Luxemburg hat dem US-Internetkonzern Amazon nach Einschätzung der EU-Kommission illegale Steuervorteile eingeräumt. Bei der Praxis einer verbindlichen Steuerauskunft handle es sich um illegale «Staatshilfe».
Dies schrieb die Kommission in einem einem Brief an die luxemburgischen Behörden, der am Freitag in Brüssel veröffentlicht wurde. Die EU-Kommission hatte im Oktober eine eingehende Untersuchung der Steuernachlässe Luxemburgs für den Onlinekonzern eingeleitet und nun Details dazu veröffentlicht.
Amazon hat seinen europäischen Sitz im Grossherzogtum Luxemburg. Konkret geht es um eine sogenannte Steuervorentscheidung der Luxemburger Behörden für die Konzerntochter Amazon EU S.à.r.l. aus dem Jahr 2003, die bis heute gilt.

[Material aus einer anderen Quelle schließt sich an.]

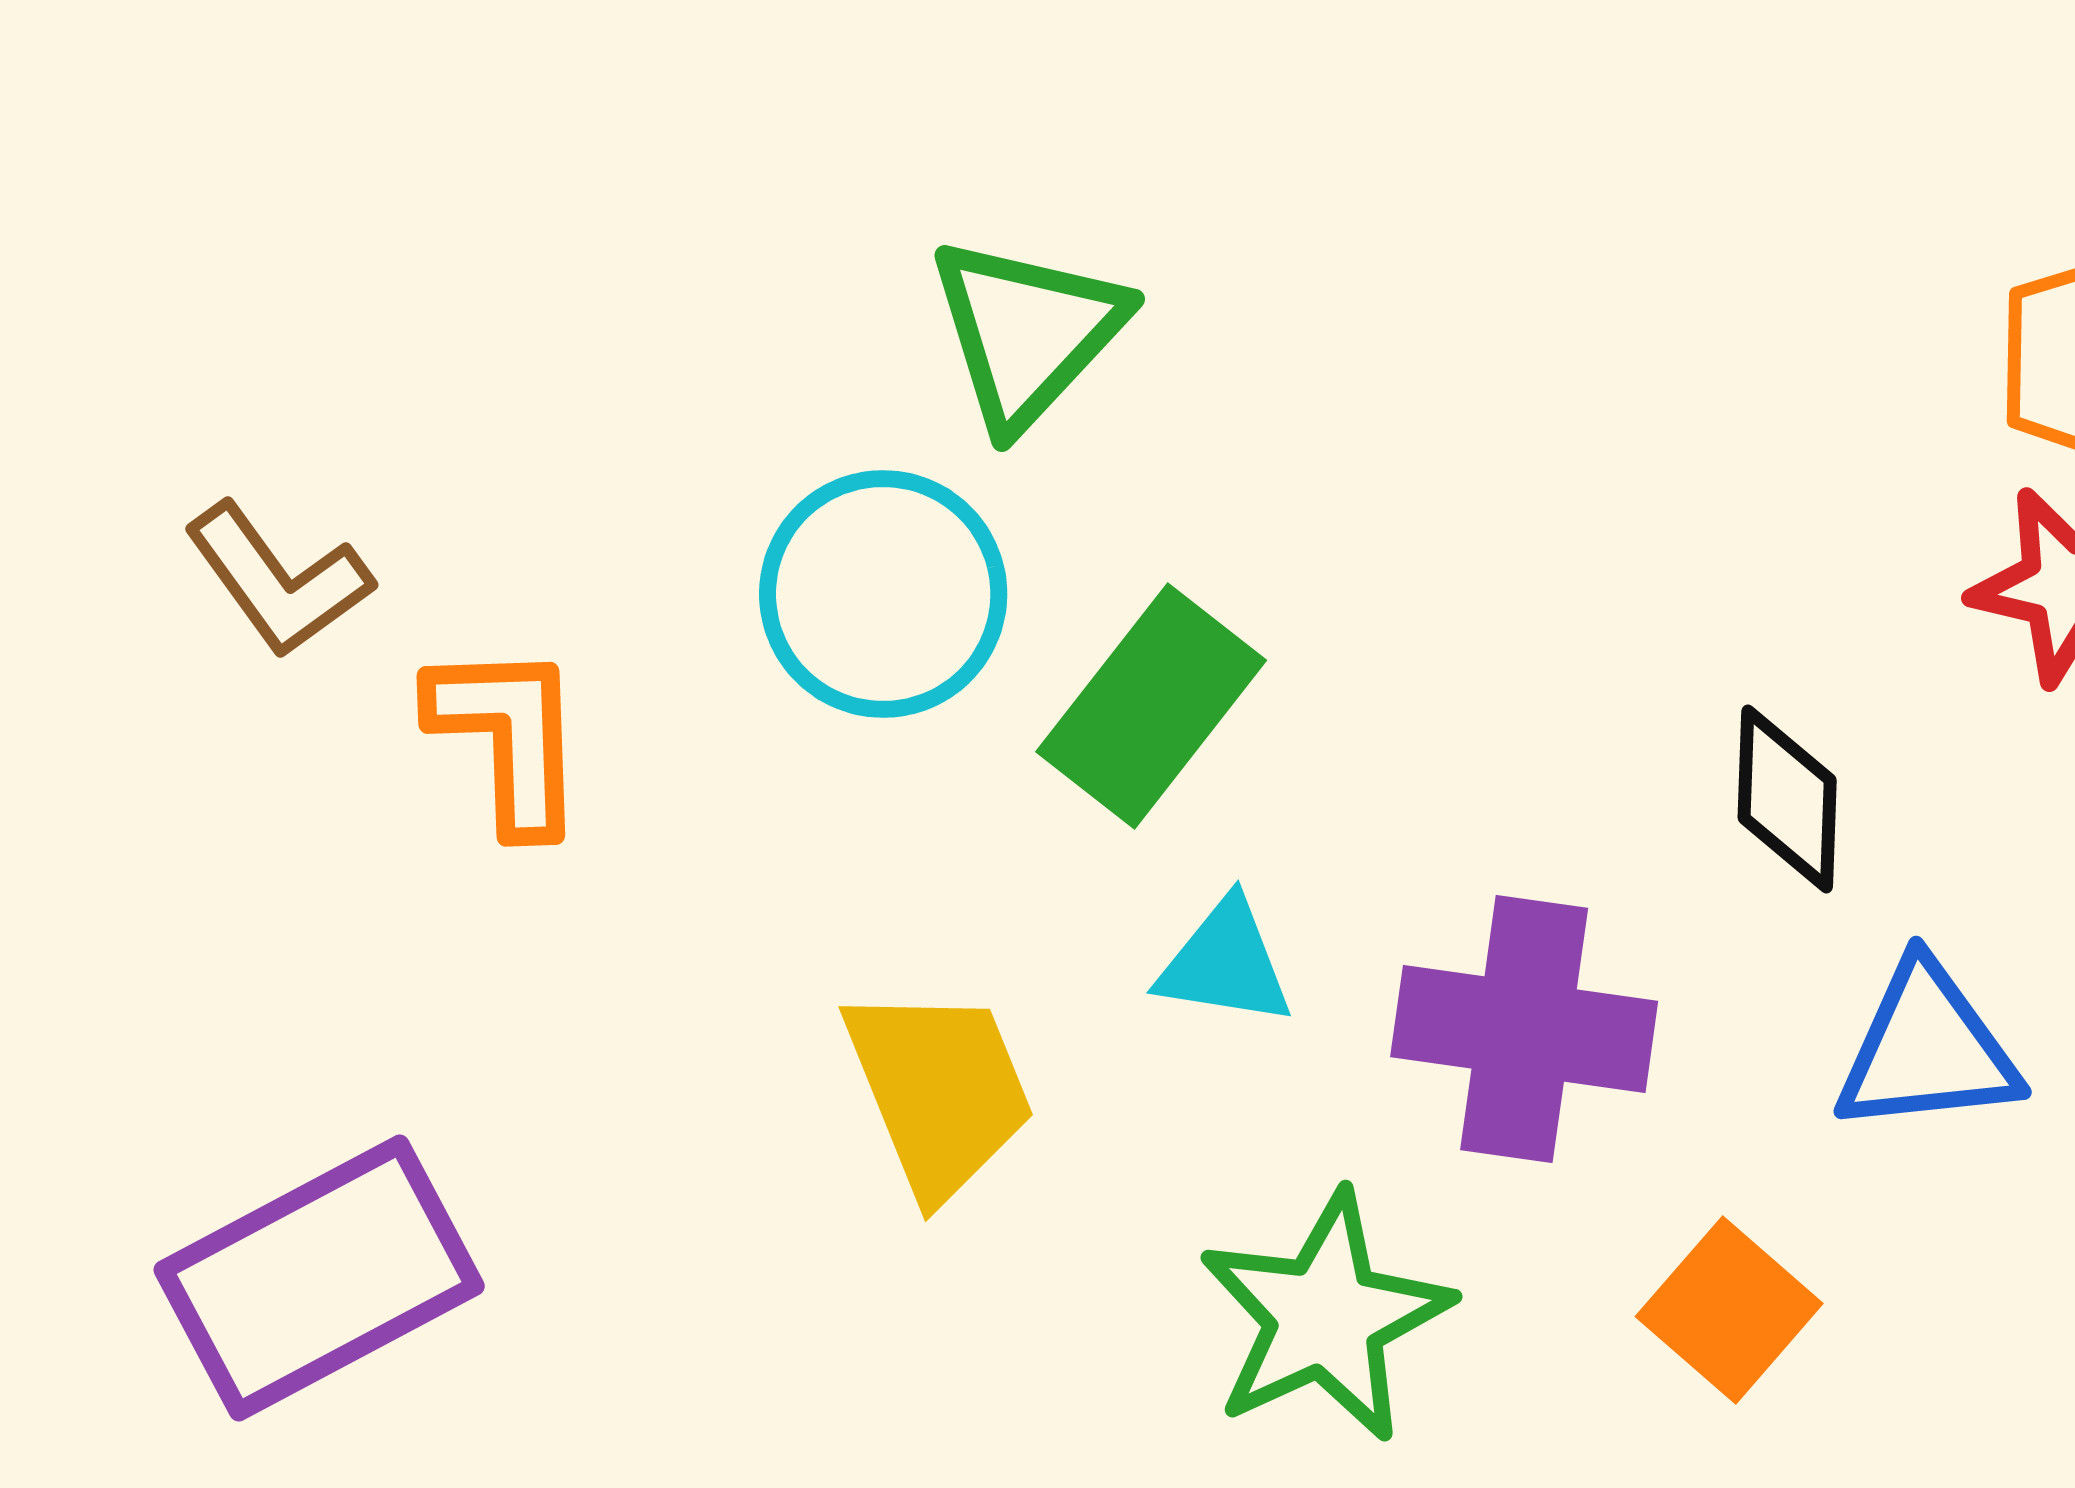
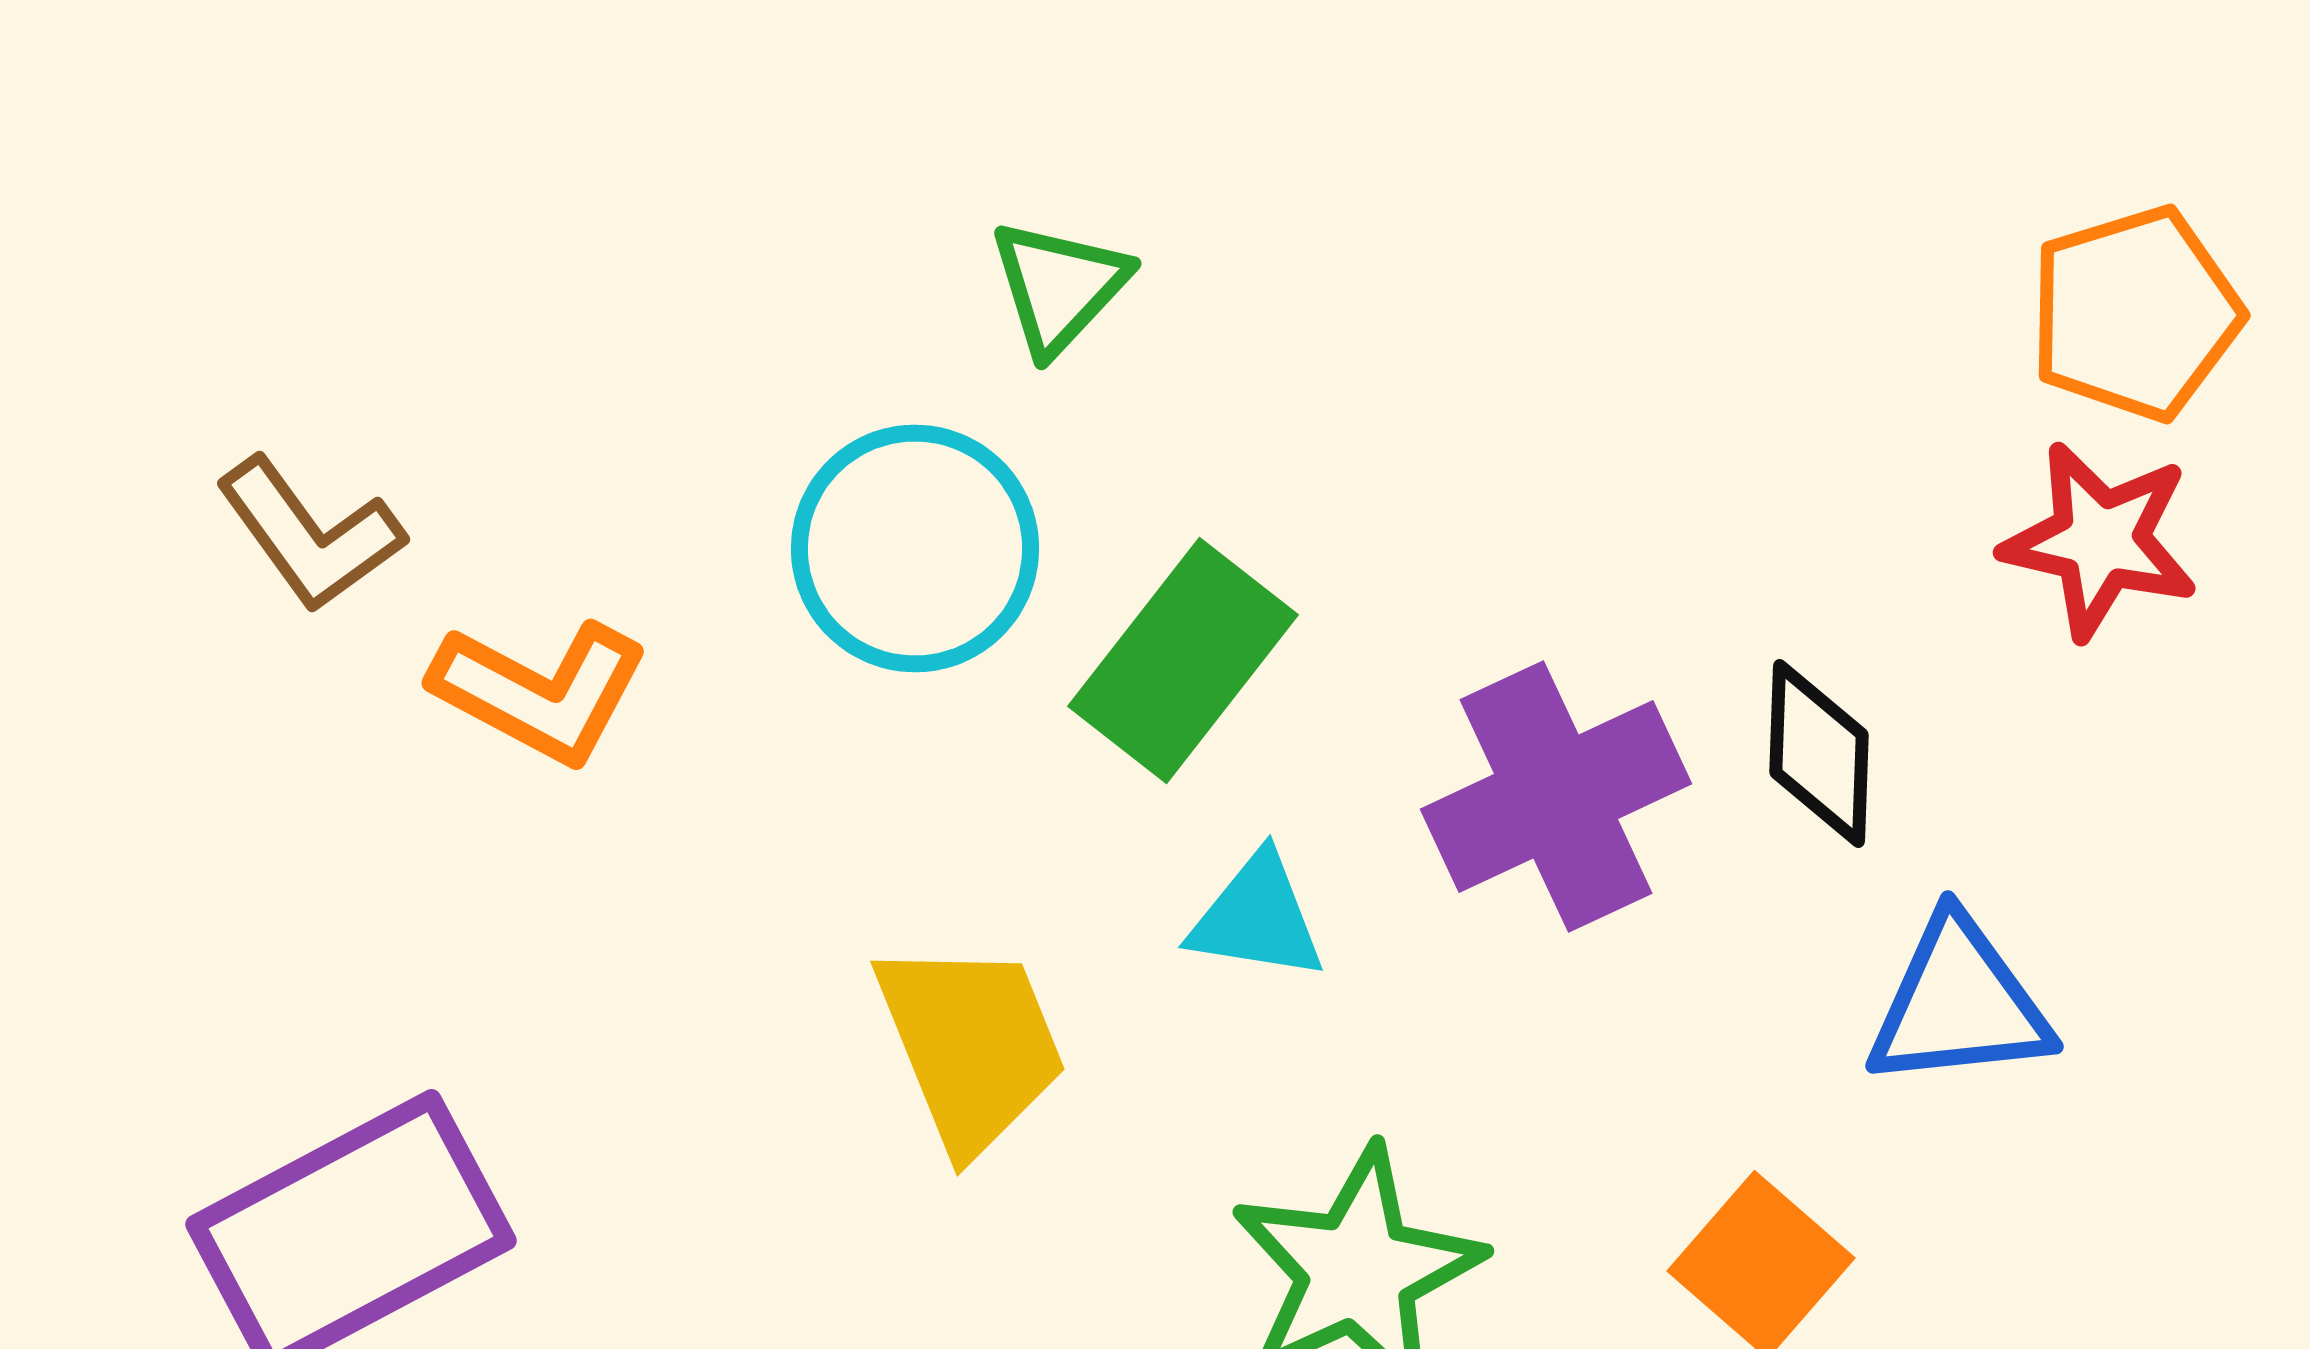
green triangle: (1027, 332) -> (1059, 286), size x0.7
orange L-shape: (508, 737) -> (540, 692), turned 120
purple cross: (1524, 1029) -> (1556, 796), moved, turned -33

Die Luxemburger Steuerbehörden hätten im Jahr 2003 nur elf Arbeitstage für die Genehmigung der Steuervereinbarung benötigt, monierte die Kommission. Die Vereinbarung gelte unverändert seit 2003 und damit viel länger als Übereinkommen in anderen EU-Staaten sowie unabhängig davon, dass der Umsatz von Amazon seitdem fast um das 15-fache gestiegen sei.
Luxemburg habe dem Online-Versandhändler offenbar nicht gerechtfertigte Vorteile gewährt, hiess es in dem 23-seitigen Schreiben der EU-Kommission, das auf den 7. Oktober datiert ist und vom damaligen EU-Wettbewerbskommissar Joaquin Almunia unterzeichnet wurde.
Regierungen im Visier
Seit Anfang November ist die neue EU-Kommission unter Präsident Jean-Claude Juncker im Amt. Juncker war seit den 90er-Jahren bis 2013 Regierungschef und zugleich Finanzminister in Luxemburg. Er sah sich zuletzt wegen zahlreicher Steuervereinbarungen seines Landes mit internationalen Grosskonzernen harscher Kritik aus dem EU-Parlament ausgesetzt, in dem Anfang Februar über einen Untersuchungsausschuss zu dem Thema entschieden werden soll.
In der neuen EU-Kommission leitet Almunias Amtsnachfolgerin Margrethe Vestager die Untersuchungen zu den Steuerdeals. Die Kommission ermittelt auch zu den Steuerpraktiken von Starbucks in den Niederlanden und leitete Wettbewerbsfahren ein zur Besteuerung des US-Computerherstellers Apple in Irland sowie zur Behandlung einer Finanztochter des italienischen Autoherstellers Fiat in Luxemburg.
Das Ausnutzen günstiger Steuergesetzgebung an sich ist nicht verboten. Daher werden nicht die Firmen, sondern die Regierungen Luxemburgs, Irlands oder der Niederlande von Brüssel ins Visier genommen. Hebel ist das europäische Wettbewerbsrecht.
Dieses verbietet grundsätzlich, dass der Staat bestimmten Firmen unter die Arme greift und anderen nicht. Die Brüsseler Wettbewerbshüter müssen deshalb nachweisen, dass Firmen von den nationalen Behörden tatsächlich besser gestellt wurden als andere. Dies macht die Prüfung sehr aufwendig.